● **Challenge 1**:
Answer these about the patent on monitoring web page statistics:
(a) Which company is the assignee?
(b) What is the filing date?
(c) What is the monitoring script hardcoded with?

━━━ Extract ━━━

Title:
METHOD FOR MONITORING WEB PAGE STATISTICS
Kind Code:
A1


Abstract:
A method includes, at a web server: receiving a request from a web browser for a page; requesting the page from a web application; receiving the requested page from the web application; generating a monitoring script after receiving the request from the web browser for the page, wherein the monitoring script is hardcoded with a reference to the web application; adding the generated monitoring script to the page; sending the page with the script to the web browser, the script executing on a system hosting the web browser for generating statistics; receiving the statistics generated by the script; receiving the reference to the web application with the statistics; and storing the statistics and the reference and an association of the reference with the statistics.



Inventors:
Nastacio, Denilson (Apex, NC, US)
Application Number:
12/060121
Publication Date:
10/01/2009
Filing Date:
03/31/2008
Assignee:
International Business Machines Corporation (Armonk, NY, US)
Primary Class:
International Classes:
G06F15/173
View Patent Images:



Primary Examiner:
NGUYEN, DUSTIN
Attorney, Agent or Firm:
ZILKA-KOTAB, PC- IBMS (1155 N. 1st St. Suite 105, SAN JOSE, CA, 95112, US)
Claims:
1. A method, comprising: at a web server: receiving a request from a web browser for a page; requesting the page from a web application; receiving the requested page from the web application; generating a monitoring script after receiving the request from the web browser for the page, wherein the monitoring script is hardcoded with a reference to the web application; adding the generated monitoring script to the page; sending the page with the monitoring script to the web browser, the monitoring script executing on a system hosting the web browser for generating statistics; receiving the statistics generated by the monitoring script; receiving the reference to the web application with the statistics; and storing the statistics and tile reference and an association of the reference with the statistics.

━━━

● **Challenge 2**: In the records, take the lines from the one containing "Return results in" up to and including the one containing "1L62 0H22L38 65L47". Reproduce them with "rangeland" swapped for "grassland" and nothing else changed.

━━━ Available data ━━━

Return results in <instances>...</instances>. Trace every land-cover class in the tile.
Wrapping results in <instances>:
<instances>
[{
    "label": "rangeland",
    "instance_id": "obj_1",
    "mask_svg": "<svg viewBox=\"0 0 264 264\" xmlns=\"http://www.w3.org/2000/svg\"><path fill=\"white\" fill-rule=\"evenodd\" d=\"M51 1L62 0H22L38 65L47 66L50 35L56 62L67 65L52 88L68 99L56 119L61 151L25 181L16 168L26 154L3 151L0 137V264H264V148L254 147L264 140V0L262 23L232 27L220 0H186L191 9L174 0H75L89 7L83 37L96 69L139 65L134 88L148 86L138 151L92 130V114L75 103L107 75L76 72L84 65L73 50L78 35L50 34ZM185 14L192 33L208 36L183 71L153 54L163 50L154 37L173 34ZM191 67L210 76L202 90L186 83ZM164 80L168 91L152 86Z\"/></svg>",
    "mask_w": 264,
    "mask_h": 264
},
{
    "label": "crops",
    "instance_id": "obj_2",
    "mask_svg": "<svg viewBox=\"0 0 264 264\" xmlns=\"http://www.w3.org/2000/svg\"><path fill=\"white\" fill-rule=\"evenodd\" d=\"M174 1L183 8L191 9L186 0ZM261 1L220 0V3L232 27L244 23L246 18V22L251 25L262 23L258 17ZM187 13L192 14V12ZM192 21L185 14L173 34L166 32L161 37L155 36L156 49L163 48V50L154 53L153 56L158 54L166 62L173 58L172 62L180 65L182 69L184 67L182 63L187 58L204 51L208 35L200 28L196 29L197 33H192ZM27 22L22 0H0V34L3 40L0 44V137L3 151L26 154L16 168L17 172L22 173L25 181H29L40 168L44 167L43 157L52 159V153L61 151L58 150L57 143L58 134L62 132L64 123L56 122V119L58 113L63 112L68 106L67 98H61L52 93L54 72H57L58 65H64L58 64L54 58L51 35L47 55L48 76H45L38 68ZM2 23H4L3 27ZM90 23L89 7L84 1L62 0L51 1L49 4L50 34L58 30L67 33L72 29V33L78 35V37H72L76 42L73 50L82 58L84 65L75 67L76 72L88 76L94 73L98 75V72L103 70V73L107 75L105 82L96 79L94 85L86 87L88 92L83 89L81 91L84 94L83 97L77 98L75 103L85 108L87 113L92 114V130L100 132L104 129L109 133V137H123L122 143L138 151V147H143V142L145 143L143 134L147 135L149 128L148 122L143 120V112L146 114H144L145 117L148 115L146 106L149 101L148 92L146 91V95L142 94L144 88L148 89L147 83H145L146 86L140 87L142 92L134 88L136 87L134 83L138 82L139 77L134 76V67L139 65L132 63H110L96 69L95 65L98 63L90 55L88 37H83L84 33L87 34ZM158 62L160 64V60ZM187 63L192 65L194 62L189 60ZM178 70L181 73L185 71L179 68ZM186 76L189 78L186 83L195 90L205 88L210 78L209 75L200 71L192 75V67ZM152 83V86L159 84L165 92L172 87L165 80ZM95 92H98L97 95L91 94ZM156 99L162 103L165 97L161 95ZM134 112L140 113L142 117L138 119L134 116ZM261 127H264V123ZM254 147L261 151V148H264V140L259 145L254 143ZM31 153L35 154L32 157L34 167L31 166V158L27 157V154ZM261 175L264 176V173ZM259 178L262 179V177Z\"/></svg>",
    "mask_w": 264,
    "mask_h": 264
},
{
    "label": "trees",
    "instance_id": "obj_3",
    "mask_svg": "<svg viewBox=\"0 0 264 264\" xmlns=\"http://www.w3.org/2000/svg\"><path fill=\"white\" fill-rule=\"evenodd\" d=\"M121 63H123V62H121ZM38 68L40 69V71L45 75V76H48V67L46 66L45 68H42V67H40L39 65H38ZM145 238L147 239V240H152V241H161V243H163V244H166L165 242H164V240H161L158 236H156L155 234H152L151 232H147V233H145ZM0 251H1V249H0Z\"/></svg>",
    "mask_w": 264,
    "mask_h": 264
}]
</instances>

━━━
━━━ Available data ━━━

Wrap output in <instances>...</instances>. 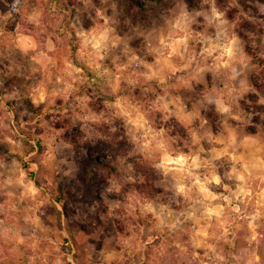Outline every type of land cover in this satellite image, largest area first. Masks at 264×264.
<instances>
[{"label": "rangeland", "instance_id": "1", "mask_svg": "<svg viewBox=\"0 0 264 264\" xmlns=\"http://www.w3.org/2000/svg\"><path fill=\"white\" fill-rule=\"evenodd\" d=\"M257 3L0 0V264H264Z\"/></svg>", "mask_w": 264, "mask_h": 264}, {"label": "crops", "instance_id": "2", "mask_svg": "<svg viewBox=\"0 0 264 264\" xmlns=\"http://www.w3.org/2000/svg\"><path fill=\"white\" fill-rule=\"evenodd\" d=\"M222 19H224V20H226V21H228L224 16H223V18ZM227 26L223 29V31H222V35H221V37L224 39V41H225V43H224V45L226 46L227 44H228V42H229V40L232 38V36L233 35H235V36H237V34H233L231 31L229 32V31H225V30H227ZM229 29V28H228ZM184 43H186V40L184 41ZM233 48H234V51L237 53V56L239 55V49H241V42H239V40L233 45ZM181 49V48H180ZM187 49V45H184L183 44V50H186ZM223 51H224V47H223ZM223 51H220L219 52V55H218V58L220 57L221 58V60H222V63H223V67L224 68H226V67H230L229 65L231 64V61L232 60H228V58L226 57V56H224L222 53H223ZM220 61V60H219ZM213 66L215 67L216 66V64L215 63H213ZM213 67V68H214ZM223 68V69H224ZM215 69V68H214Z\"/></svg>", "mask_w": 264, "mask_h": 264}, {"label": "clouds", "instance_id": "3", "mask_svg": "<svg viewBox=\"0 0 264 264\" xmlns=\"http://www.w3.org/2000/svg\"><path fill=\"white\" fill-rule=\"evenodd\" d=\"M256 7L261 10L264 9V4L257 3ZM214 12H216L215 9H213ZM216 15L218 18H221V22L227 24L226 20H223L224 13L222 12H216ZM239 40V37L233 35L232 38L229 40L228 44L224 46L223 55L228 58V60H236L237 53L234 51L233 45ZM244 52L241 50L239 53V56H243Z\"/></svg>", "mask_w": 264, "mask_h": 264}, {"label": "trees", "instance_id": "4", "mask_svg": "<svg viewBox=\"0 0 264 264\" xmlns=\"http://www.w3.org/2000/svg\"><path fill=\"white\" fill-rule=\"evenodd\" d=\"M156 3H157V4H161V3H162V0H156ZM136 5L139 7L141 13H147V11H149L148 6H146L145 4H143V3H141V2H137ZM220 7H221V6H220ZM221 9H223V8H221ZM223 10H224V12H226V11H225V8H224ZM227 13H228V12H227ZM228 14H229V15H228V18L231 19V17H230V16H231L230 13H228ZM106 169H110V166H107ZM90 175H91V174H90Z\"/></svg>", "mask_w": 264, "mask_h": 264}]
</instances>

━━━

● **Complete output 1**:
(a) International Business Machines Corporation (Armonk, NY, US)
(b) 03/31/2008
(c) A reference to the web application

● **Complete output 2**:
Return results in <instances>...</instances>. Trace every land-cover class in the tile.
Wrapping results in <instances>:
<instances>
[{
    "label": "grassland",
    "instance_id": "obj_1",
    "mask_svg": "<svg viewBox=\"0 0 264 264\" xmlns=\"http://www.w3.org/2000/svg\"><path fill=\"white\" fill-rule=\"evenodd\" d=\"M51 1L62 0H22L38 65L47 66L50 35L56 62L67 65L52 88L68 99L56 119L61 151L25 181L16 168L26 154L3 151L0 137V264H264V148L254 147L264 140V0L262 23L232 27L220 0H186L191 9L174 0H75L89 7L83 37L96 69L139 65L134 88L148 86L138 151L92 130V114L75 103L107 75L76 72L84 65L73 50L78 35L50 34ZM185 14L192 33L208 36L183 71L153 54L163 50L154 37L173 34ZM191 67L210 76L202 90L186 83ZM164 80L168 91L152 86Z\"/></svg>",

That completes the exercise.